Text section Start Marker

CNN Late Edition with Wolf Blitzer

Date: March 2, 2003

HEADLINE: Showdown: Iraq

GUESTS: Jay Rockefeller, Trent Lott, Zbigniew Brzezinski, Henry Kissinger, Elie Wiesel, Joseph Wilson, Bill Tierney, David Albright, Hamid Karzai, George Harrison, Dan Rather, Robert Johnson, Peter Beinart, Donna Brazile, Stephen Hayes, Jonah Goldberg

BYLINE: Wolf Blitzer, David Grange, Howard Kurtz, Bruce Morton

Khalid Shaikh Mohammed is now reported to be in U.S. custody after being apprehended in Pakistan in a joint raid by U.S. agents and Pakistani security officials.

WOLF BLITZER, HOST: It's noon in Washington, 9:00 a.m. in Los Angeles, 7:00 p.m. in Jerusalem and 8:00 p.m. in Baghdad. Wherever you're watching, from around the world, thanks for joining us for this special LATE EDITION, Showdown: Iraq.

We'll talk with two key members of the U.S. Senate Intelligence Committee in just a moment. But first, a CNN news alert.


BLITZER: Let's move on and talk about what's being called a key capture in the war on terror. Khalid Shaikh Mohammed is now reported to be in U.S. custody after being apprehended in Pakistan in a joint raid by U.S. agents and Pakistani security officials.

He's suspected of plotting the September 11th attacks, as well as other al Qaeda operations, and is being held at an undisclosed location.

The White House commended Pakistani and U.S. authorities on the joint capture and said it's hard to overstate the significance of the arrest. A senior White House official, indeed, put it this way: "There's no question that because of how high up he is, how charismatic, it's likely he has information on the whereabouts of other al Qaeda, possibly Osama bin Laden."

U.S. government officials say there are no plans at this point to bring Khalid Shaikh Mohammed to the United States.

Joining us now to talk about this key arrest and where the U.S. should go from here in the war on terror, as well as in the showdown with Iraq, are two key members of the U.S. Senate Select Intelligence Committee: Republican Senator Trent Lott of Mississippi and the vice chairman, Democratic Senator Jay Rockefeller of West Virginia.

Text section End Marker

## Tasks for this exercise
[1] Transcribe the part of the broadcast transcript that opens with the words containing "BLITZER: Let's move" and closes with "the United States.".
[2] Answer these questions from the broadcast transcript:
(a) On what date did the program air?
(b) In which country was Khalid Shaikh Mohammed apprehended?
(c) Which state does Senator Jay Rockefeller represent?
The records below come from a separate source unrelated to the broadcast transcript.

Information supplied Start Marker

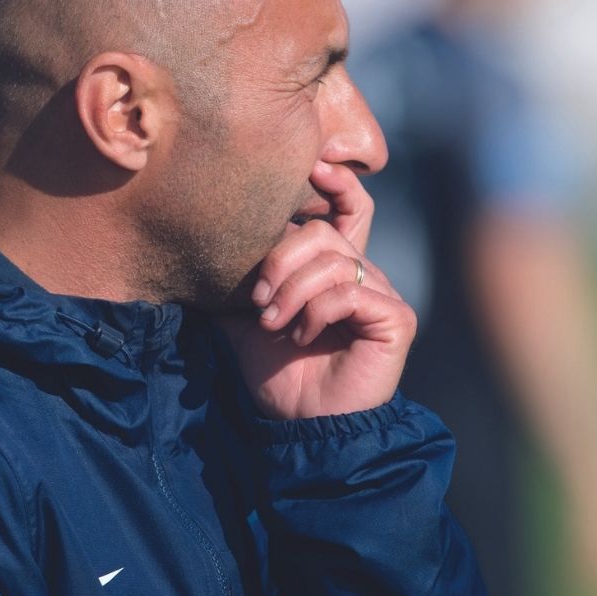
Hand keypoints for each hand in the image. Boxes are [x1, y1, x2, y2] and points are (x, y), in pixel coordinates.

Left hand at [217, 161, 415, 419]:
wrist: (299, 427)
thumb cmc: (276, 374)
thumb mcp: (244, 317)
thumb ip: (237, 279)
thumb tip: (201, 241)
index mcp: (333, 268)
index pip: (346, 207)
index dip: (336, 183)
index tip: (313, 167)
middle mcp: (364, 275)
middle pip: (324, 232)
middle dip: (281, 259)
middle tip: (258, 297)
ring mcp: (383, 295)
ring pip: (335, 261)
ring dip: (293, 291)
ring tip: (273, 323)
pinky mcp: (395, 319)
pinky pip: (353, 291)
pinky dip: (318, 310)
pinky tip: (303, 336)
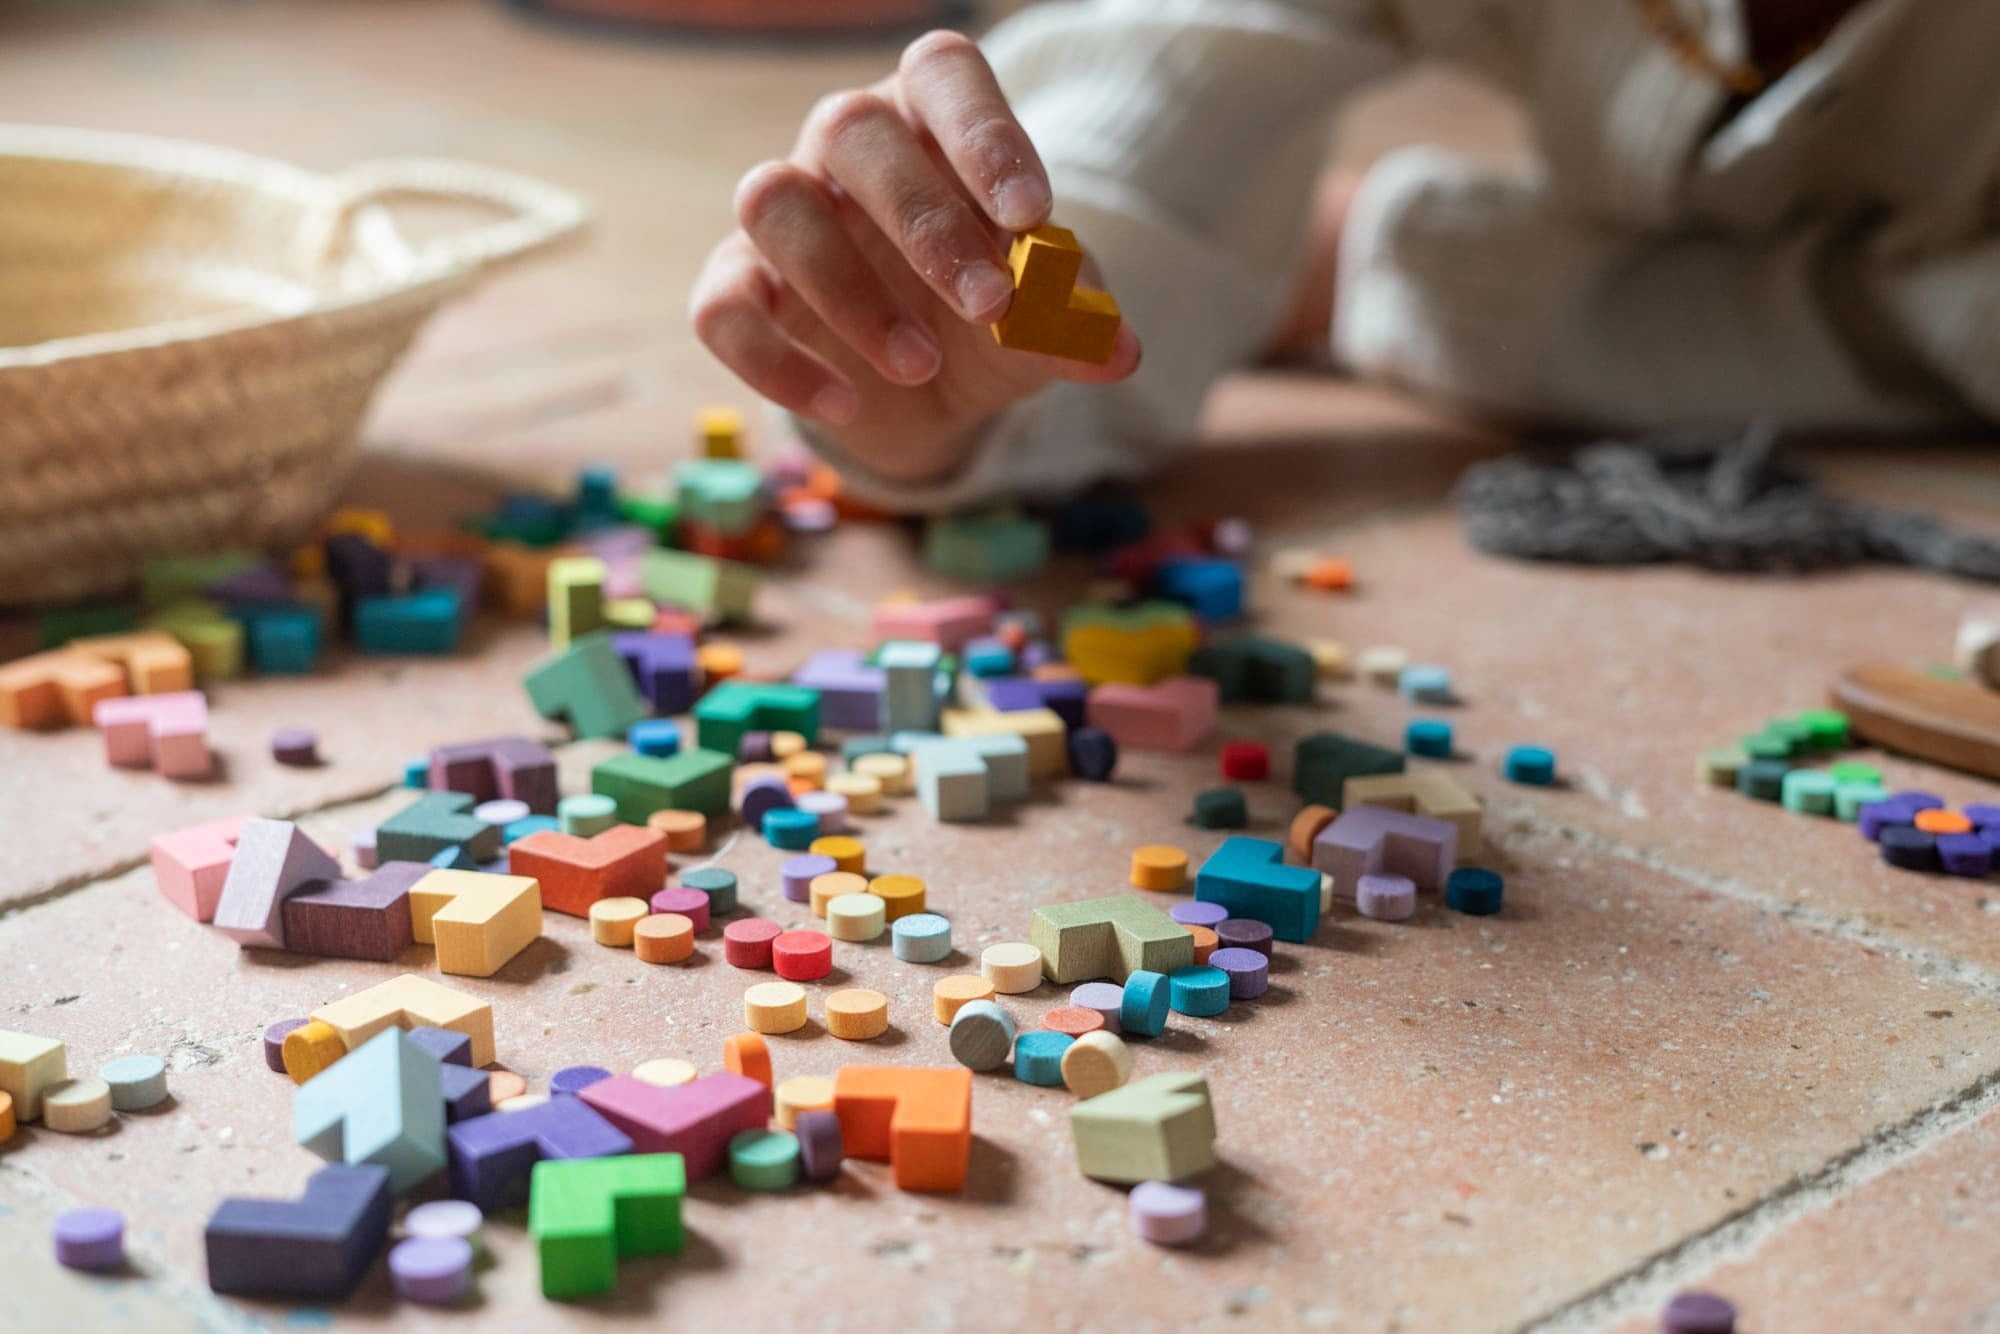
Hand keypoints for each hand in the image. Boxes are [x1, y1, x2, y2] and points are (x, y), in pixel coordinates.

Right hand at [690, 30, 1141, 486]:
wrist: (929, 394)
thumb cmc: (989, 319)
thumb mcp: (1042, 323)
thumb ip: (1073, 321)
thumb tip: (1116, 351)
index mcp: (929, 119)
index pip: (942, 73)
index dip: (983, 132)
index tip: (1032, 212)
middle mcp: (845, 148)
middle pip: (850, 127)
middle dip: (923, 221)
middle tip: (988, 305)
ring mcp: (783, 213)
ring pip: (772, 201)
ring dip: (849, 288)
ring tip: (922, 364)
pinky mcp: (735, 288)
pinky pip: (722, 309)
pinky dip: (778, 363)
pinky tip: (848, 405)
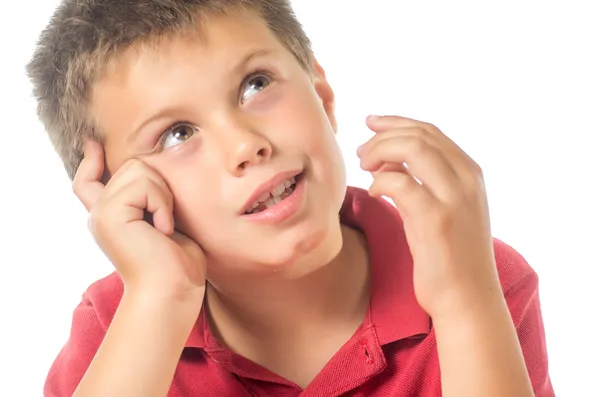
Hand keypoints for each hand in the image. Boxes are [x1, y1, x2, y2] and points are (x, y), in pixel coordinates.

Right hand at [73, 140, 206, 300]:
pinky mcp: (109, 214)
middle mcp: (100, 213)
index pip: (89, 181)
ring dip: (162, 195)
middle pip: (132, 165)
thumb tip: (152, 173)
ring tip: (164, 226)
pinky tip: (163, 230)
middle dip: (160, 185)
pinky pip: (144, 184)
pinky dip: (162, 204)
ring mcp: (101, 213)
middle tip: (166, 221)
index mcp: (111, 217)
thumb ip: (152, 200)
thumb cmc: (178, 264)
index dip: (91, 161)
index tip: (93, 144)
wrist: (172, 291)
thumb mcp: (166, 223)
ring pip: (138, 169)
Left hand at [357, 115, 499, 317]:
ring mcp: (453, 197)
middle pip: (419, 135)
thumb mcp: (440, 208)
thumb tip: (388, 159)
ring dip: (380, 151)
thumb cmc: (449, 255)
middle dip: (383, 136)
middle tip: (361, 152)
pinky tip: (374, 193)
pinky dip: (380, 182)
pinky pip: (399, 182)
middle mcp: (466, 179)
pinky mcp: (436, 219)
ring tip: (364, 166)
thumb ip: (420, 180)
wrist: (467, 297)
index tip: (372, 123)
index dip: (396, 122)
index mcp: (470, 173)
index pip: (430, 131)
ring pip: (412, 148)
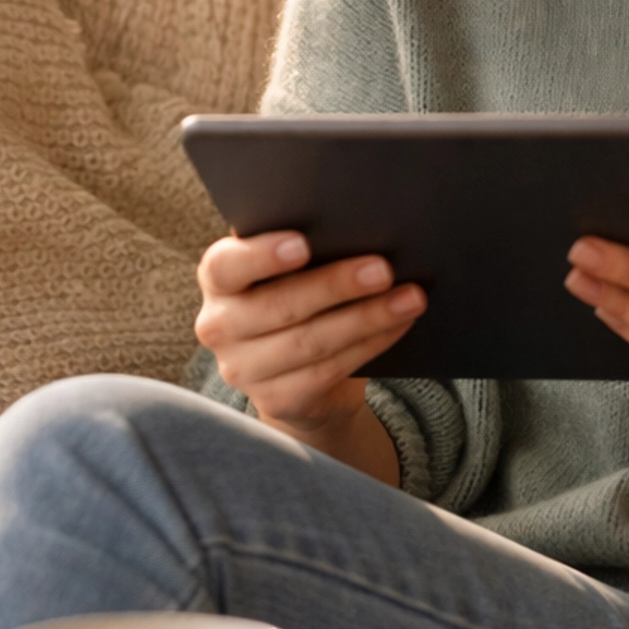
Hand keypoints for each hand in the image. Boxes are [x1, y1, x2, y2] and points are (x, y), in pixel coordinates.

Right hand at [194, 233, 425, 480]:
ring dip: (367, 317)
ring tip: (410, 297)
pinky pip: (328, 371)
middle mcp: (219, 326)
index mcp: (218, 279)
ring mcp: (242, 370)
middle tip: (384, 269)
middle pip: (279, 305)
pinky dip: (370, 345)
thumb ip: (307, 248)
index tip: (304, 244)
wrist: (299, 373)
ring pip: (309, 342)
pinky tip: (399, 325)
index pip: (226, 266)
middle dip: (336, 285)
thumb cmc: (299, 296)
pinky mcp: (276, 401)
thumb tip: (359, 227)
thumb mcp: (289, 271)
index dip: (262, 255)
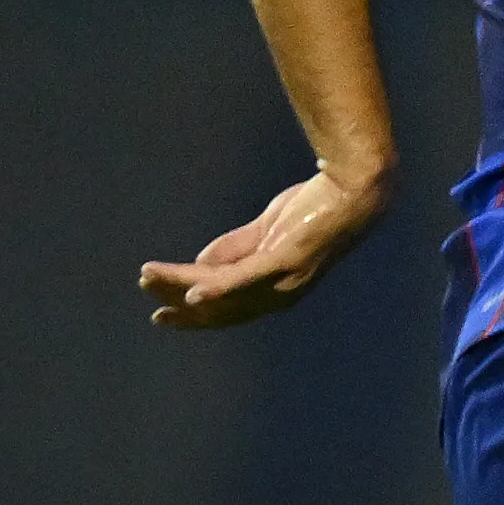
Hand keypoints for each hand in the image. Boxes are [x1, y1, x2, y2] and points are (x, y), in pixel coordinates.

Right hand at [138, 170, 388, 328]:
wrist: (354, 187)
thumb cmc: (314, 207)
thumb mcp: (266, 232)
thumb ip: (233, 249)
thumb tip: (199, 263)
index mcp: (277, 290)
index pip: (227, 312)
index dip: (193, 316)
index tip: (162, 315)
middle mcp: (281, 294)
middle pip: (220, 310)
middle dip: (180, 306)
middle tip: (151, 302)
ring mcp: (284, 279)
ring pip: (222, 293)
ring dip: (181, 287)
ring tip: (149, 277)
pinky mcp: (286, 259)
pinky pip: (244, 279)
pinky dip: (216, 289)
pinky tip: (191, 295)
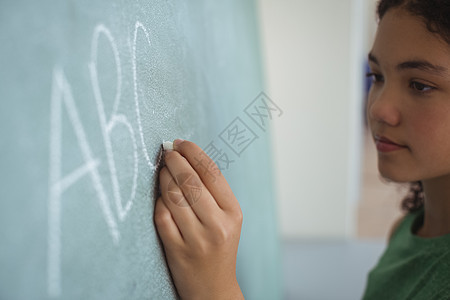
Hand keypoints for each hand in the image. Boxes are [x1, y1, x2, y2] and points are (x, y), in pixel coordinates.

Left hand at [154, 139, 243, 299]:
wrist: (213, 289)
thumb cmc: (219, 247)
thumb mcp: (227, 220)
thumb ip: (213, 192)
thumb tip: (188, 158)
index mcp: (233, 213)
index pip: (212, 173)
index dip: (195, 153)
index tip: (182, 143)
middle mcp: (217, 225)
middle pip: (191, 181)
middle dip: (176, 161)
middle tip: (168, 152)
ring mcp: (196, 239)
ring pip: (173, 196)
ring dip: (164, 178)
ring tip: (163, 170)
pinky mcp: (176, 250)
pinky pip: (162, 216)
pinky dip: (159, 202)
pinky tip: (160, 196)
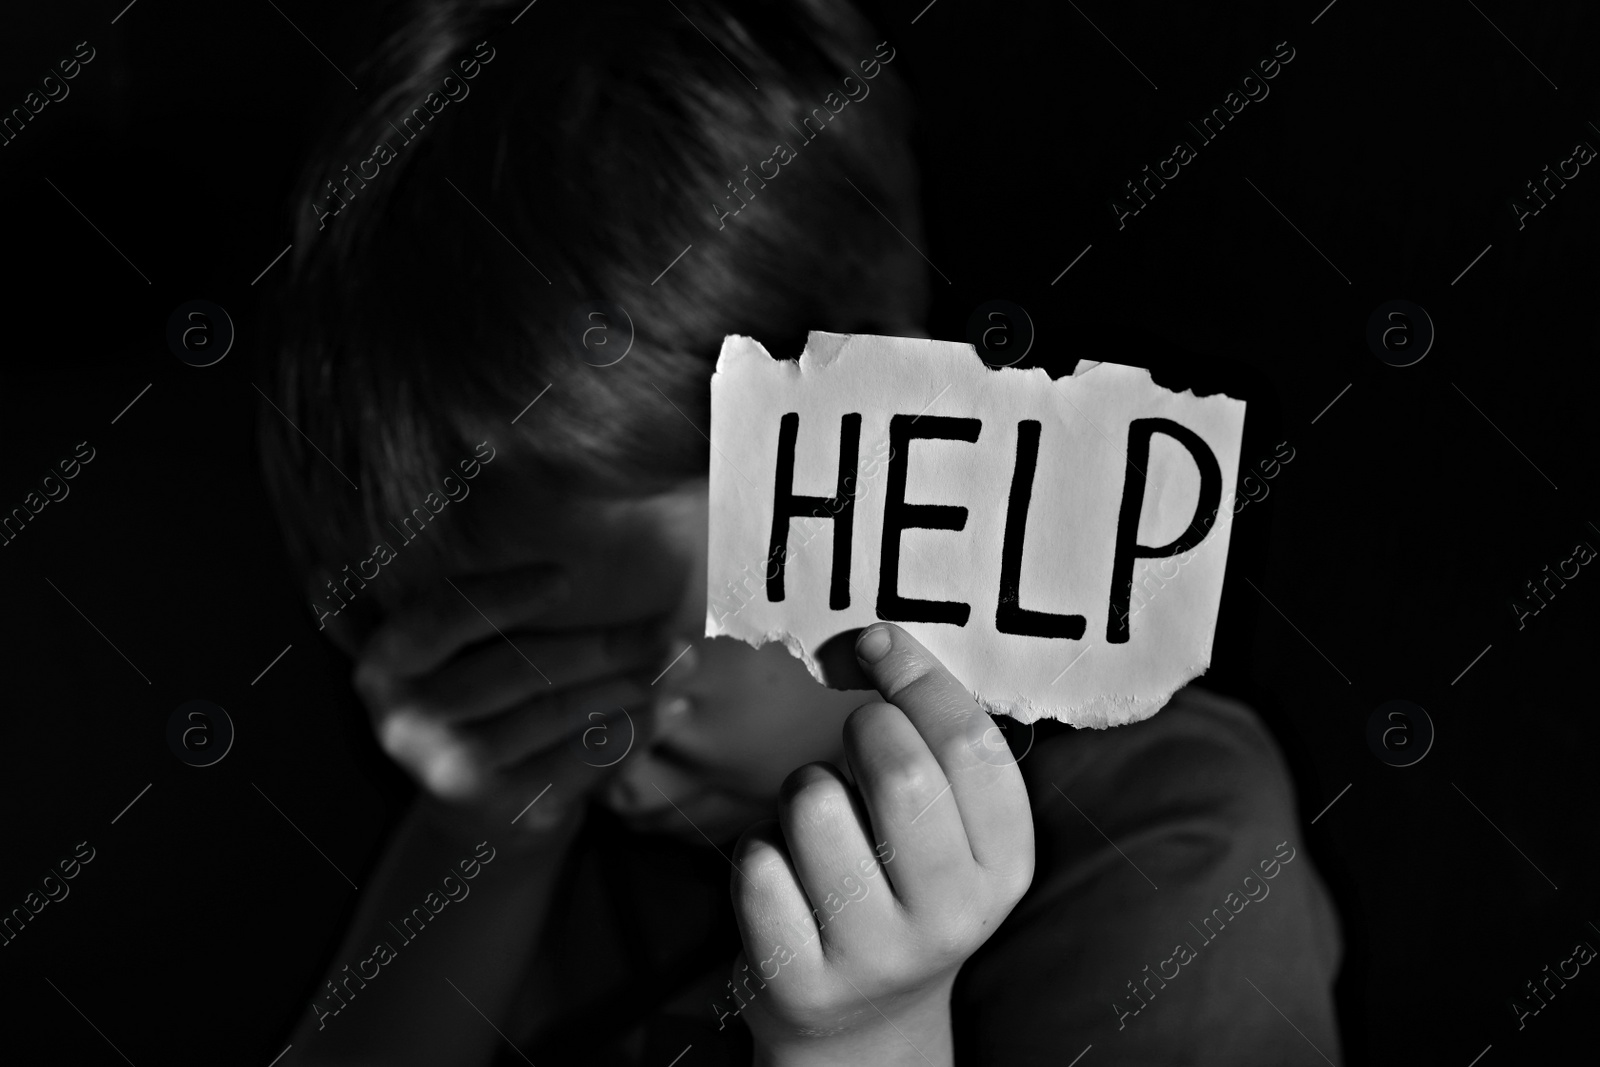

Information supplied End Marker

## Responses per task
[1]
BLITZER: Let's move on and talk about what's being called a key capture in the war on terror. Khalid Shaikh Mohammed is now reported to be in U.S. custody after being apprehended in Pakistan in a joint raid by U.S. agents and Pakistani security officials.

He's suspected of plotting the September 11th attacks, as well as other al Qaeda operations, and is being held at an undisclosed location.

The White House commended Pakistani and U.S. authorities on the joint capture and said it's hard to overstate the significance of the arrest. A senior White House official, indeed, put it this way: "There's no question that because of how high up he is, how charismatic, it's likely he has information on the whereabouts of other al Qaeda, possibly Osama bin Laden."

U.S. government officials say there are no plans at this point to bring Khalid Shaikh Mohammed to the United States.

[2]
(a) March 2, 2003
(b) Pakistan
(c) West Virginia